Immer wieder tauchen Berichte über solche eigentlich unhaltbaren Zustände an deutschen Schulen auf. Analysten der staatlichen Förderbank KfW[2] haben im Jahr 2024 berechnet, dass bundesweit 54 Milliarden Euro alleine dafür notwendig wären, um die Gebäude zu sanieren. Der Soziologe Aladin El-Mafaalani sagte einmal, dass Schulbildung in Deutschland wie ein Auto sei, das auf der Felge fährt. Unrecht hat er mit dem Vergleich wohl nicht.
Die Aufgaben für die nächste Koalition dürften gewaltig sein, um den Schulen, aber ebenso den Hochschulen und Kitas bessere Voraussetzungen zu verschaffen.
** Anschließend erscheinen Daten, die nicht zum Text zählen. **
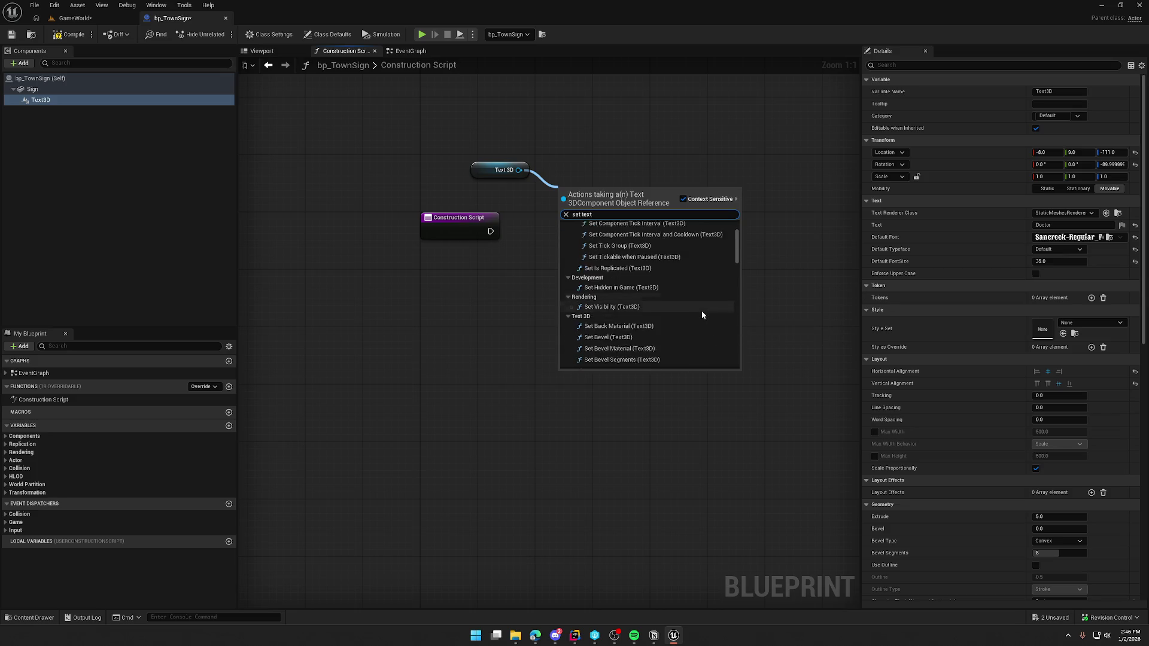
scroll(701, 315, "down", 3)
scroll(702, 315, "down", 5)
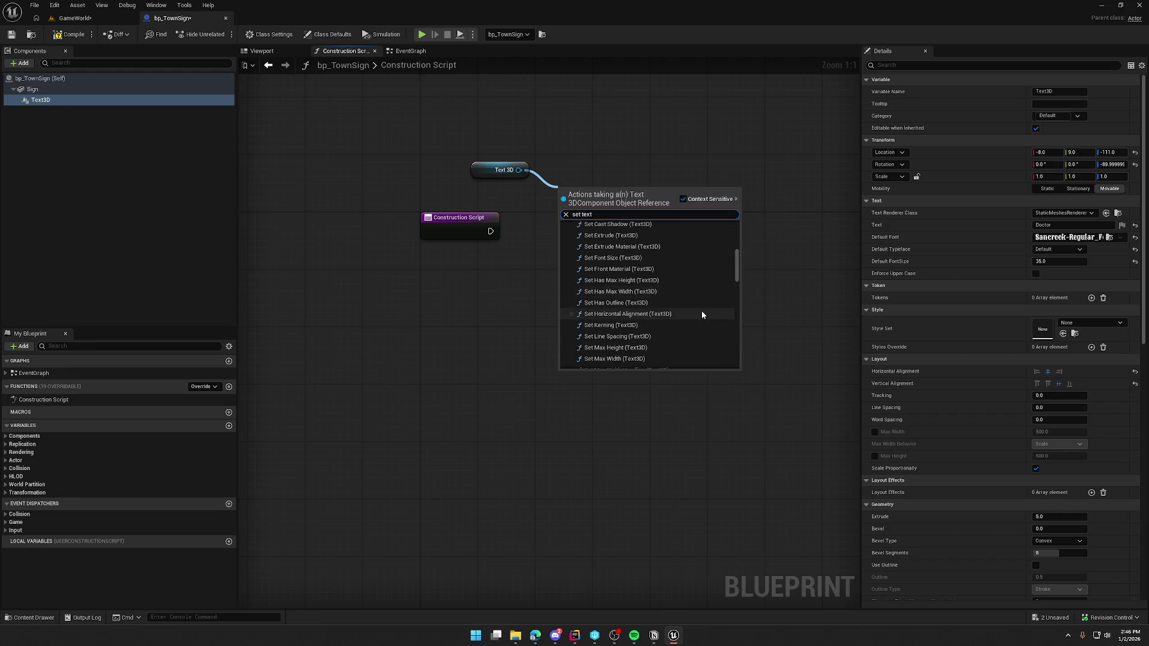
scroll(702, 315, "down", 1)
scroll(701, 314, "down", 2)
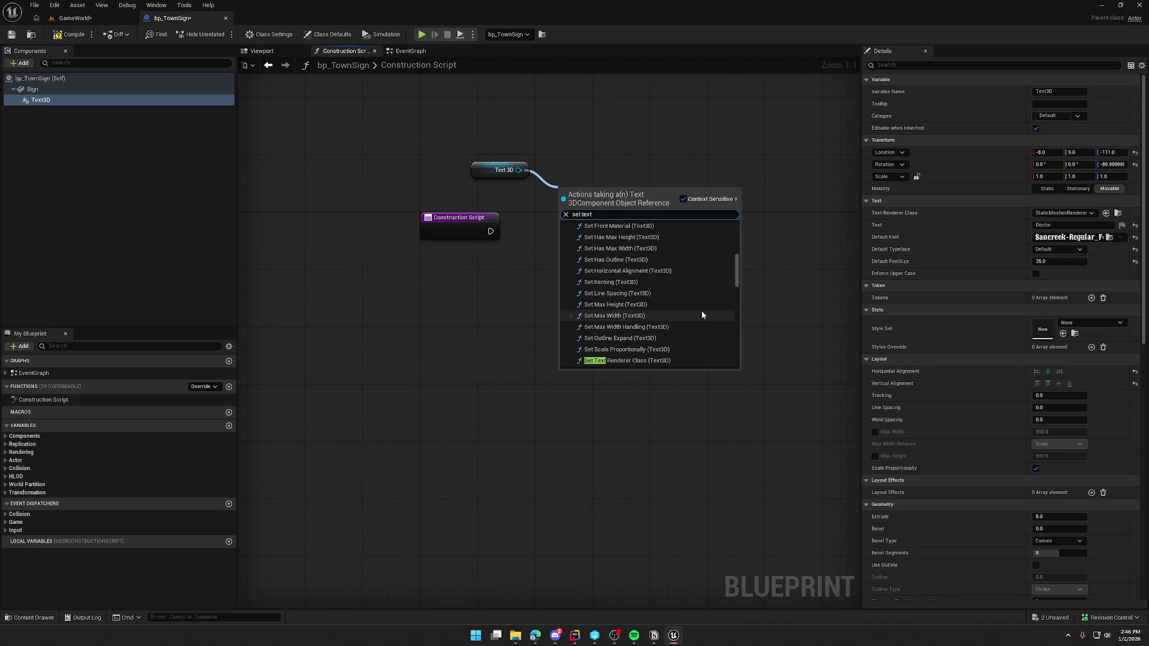
scroll(702, 314, "down", 2)
scroll(702, 314, "down", 10)
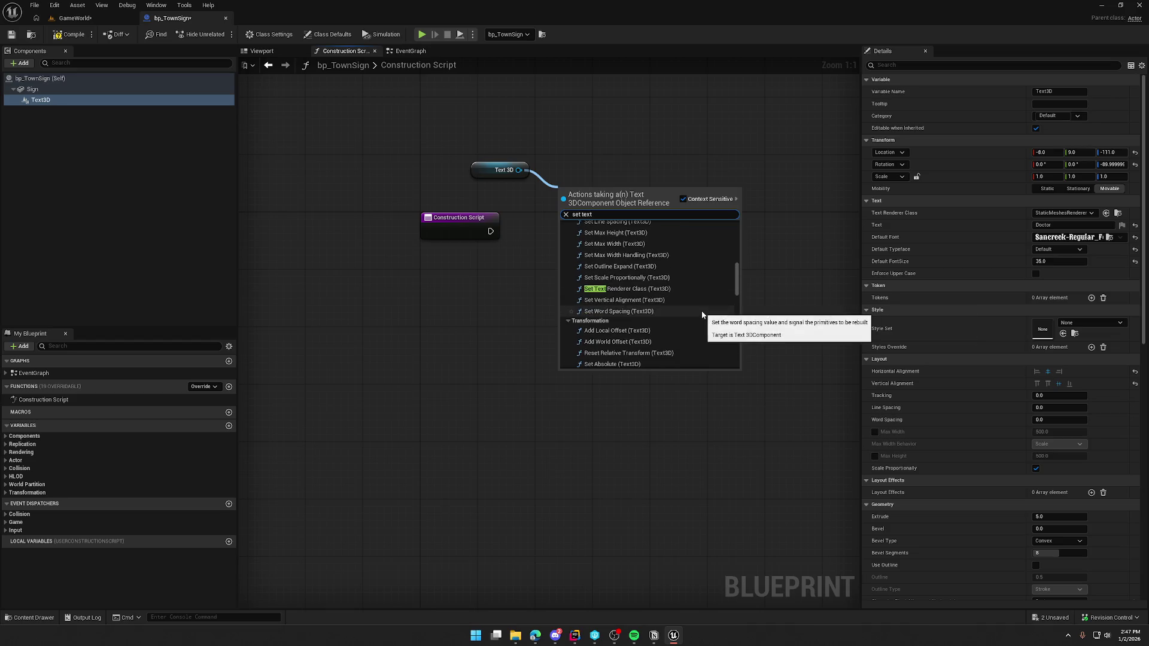
scroll(702, 314, "down", 10)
In ihrem Sondierungspapier haben sich SPD und Unionsparteien wertschätzend über die Bildung geäußert: »Als rohstoffarmes, von Industrie geprägtes, exportorientiertes Land sind wir auf ein leistungsfähiges, innovatives Bildungs-, Wissenschafts- und Forschungssystem angewiesen«, heißt es darin. Solche hochtrabenden Sätze werden seit Jahren geäußert, trotzdem hat sich die Bildungskrise zugespitzt. Am Ende wird sich auch die kommende Bundesregierung an Taten messen lassen müssen.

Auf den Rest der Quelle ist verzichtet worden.